START Listed records
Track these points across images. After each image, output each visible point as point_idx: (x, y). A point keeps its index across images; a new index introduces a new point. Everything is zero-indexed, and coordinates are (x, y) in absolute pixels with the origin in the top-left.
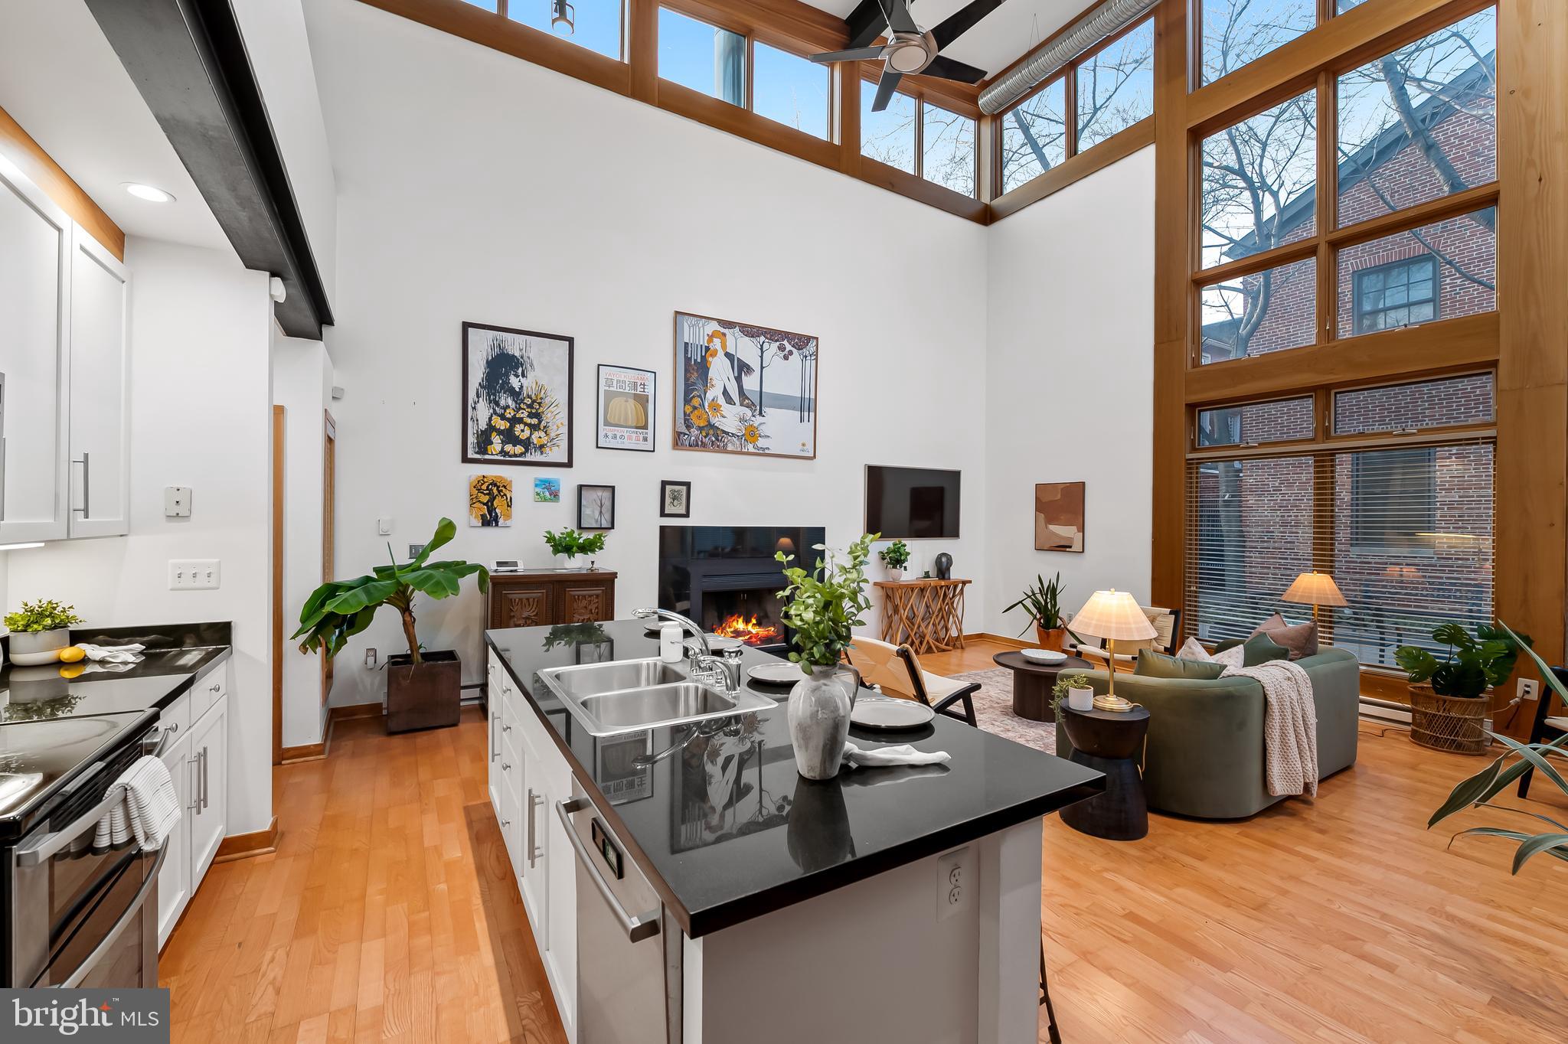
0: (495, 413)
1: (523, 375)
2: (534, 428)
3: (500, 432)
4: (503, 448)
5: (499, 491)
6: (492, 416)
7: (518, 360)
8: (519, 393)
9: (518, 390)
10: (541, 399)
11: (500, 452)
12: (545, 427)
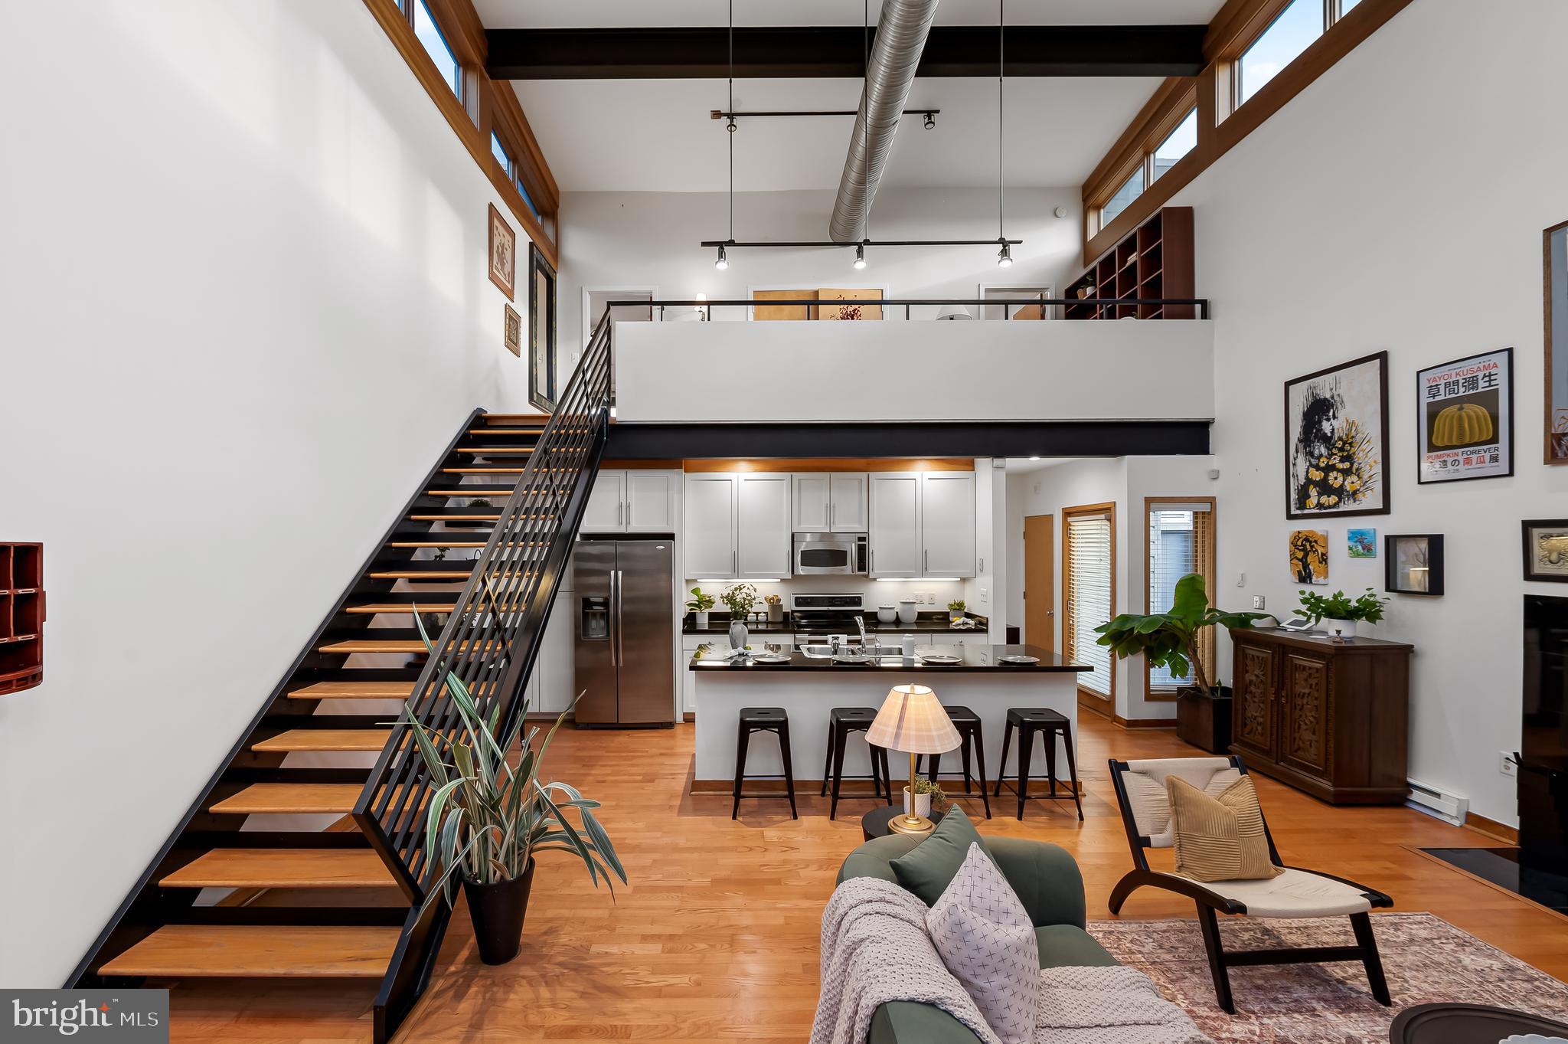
0: (1311, 465)
1: (1334, 417)
2: (1346, 473)
3: (1316, 484)
4: (1319, 500)
5: (1312, 547)
6: (1308, 469)
7: (1329, 401)
8: (1331, 437)
9: (1329, 435)
10: (1353, 437)
11: (1317, 506)
12: (1357, 470)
END Listed records
## What the task requires
When copying the records above, please match them exactly but leave out all pictures.

## Answer space
Track these points across images. After each image, output each visible point as point_idx: (x, y). A point keeps its index across images; a new index introduces a new point. Everything is zero-indexed, and coordinates are (x, y) in absolute pixels with the origin in the top-left.
0: (495, 413)
1: (523, 375)
2: (534, 428)
3: (500, 432)
4: (503, 448)
5: (499, 491)
6: (492, 416)
7: (518, 360)
8: (519, 393)
9: (518, 390)
10: (541, 399)
11: (500, 452)
12: (545, 427)
0: (1311, 465)
1: (1334, 417)
2: (1346, 473)
3: (1316, 484)
4: (1319, 500)
5: (1312, 547)
6: (1308, 469)
7: (1329, 401)
8: (1331, 437)
9: (1329, 435)
10: (1353, 437)
11: (1317, 506)
12: (1357, 470)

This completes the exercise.